Haynes Forest Products
12-18-2008, 01:16 AM
Yes some might think its inferior to maple syrup but its far superior to molassas

firetech
12-18-2008, 01:10 PM
Brian I've been researching this project myself. It seems kinda silly to put up a processing building and only useing it for 4-6weeks a year. Go to syrupmakers.com and get into Kens email list and read the threads look at the links just explore.
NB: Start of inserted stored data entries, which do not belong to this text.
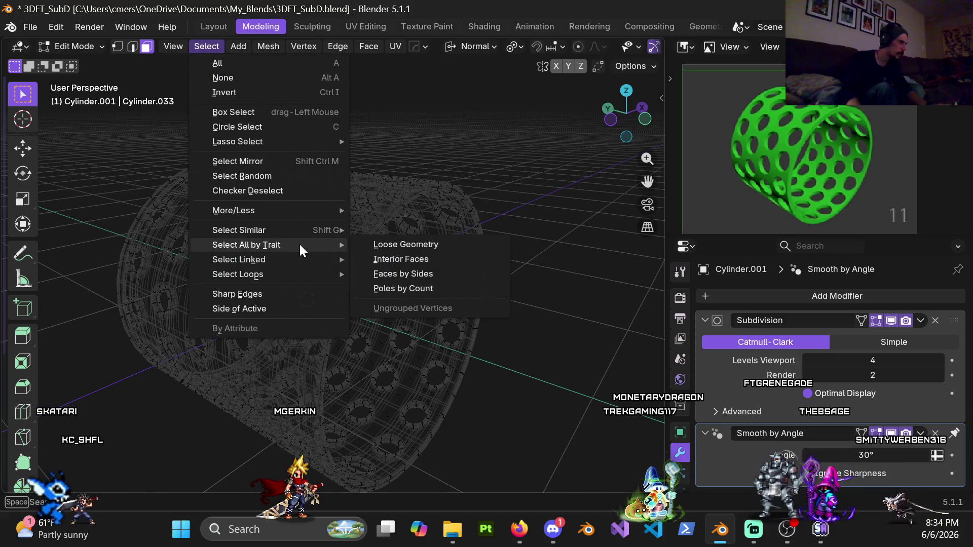
pyautogui.click(424, 263)
pyautogui.moveTo(424, 263)
pyautogui.mouseDown(button='middle')
pyautogui.moveTo(318, 251)
pyautogui.moveTo(324, 230)
pyautogui.mouseUp(button='middle')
Lots of info. Also get to the Sweet Sorghum producers web page and read Morris Bitzers stuff from Kentucky State Univ. If you can grow a corn crop you can make sorghum one of the largets producers is in Wi mid state. As far as uses they pour it hot over biscuits ,pancakes and they make kick butt cookies and cakes. I just purchased a power driven press and a corn binder to process the juice. I'm looking for some 30in cross flow pans to go on my 30x10 Leader arch to batch cook or building a custom continuos flow pan. As far as marketing I'm planning on lots of samples make cookies and having recipity books or sheets to give away. Can you come up with the name of the folks that are doing this. I was surfing the net the other nite and folks in Ohio were doing this but I could't find them in a white pages search .

WF MASON
12-19-2008, 03:41 AM
I try to collect early brouchures or letters form equipment manafactures, many in the 1800's like Sears evaporators and others always included processing soiurgum,molesses, cane ect. in the evaporator uses.

shortround
01-18-2009, 03:16 PM
Brian,
I'm in my second year of growing/trying to grow sweet sorghum. My crop did well this year until Hurricane Gustov and Ike came through. The sorghum patch looked like a basket of coathangers and it just wasn't worth it to untangle it.
I've got a mid 20's Goldens' No. 3 mill that's powered by a gear motor and sprocket to give ~ 7 rpm on the main roller. It will crush approximately 65 gallons of juice per hour. Sorghum juice will boil down to syrup at around an 8:1 ratio.
It's sorghum syrup, not molasses. Molasses is a by product of cane sugar production. Sorghum will cook be light to dark color and is typically mild flavored. Bill Outlaw, southernmatters.com, has a wealth of information available on his site.
Syrupmakers.com has a good discussion mailing list.
While a large number of the sorghum/sugar cane syrup makers tend to stick with "traditional" methods of production, I think the technology used on the maple side of the house could benefit sorghum producers also.
It's a nitch market. Prices are not bad. Growing season is around 120 days.
The last info I had was that there was something like 40 acres grown in Arkansas.
Batch pans or continous flow works well for sorghum.
E-mail me at b.lipe at att.net and I'll send you a bunch of the info I have. I'd really like to swap info with some of you maple cookers.

Bruce
In the middle of Weather Dry Creek in Avilla, Arkansas.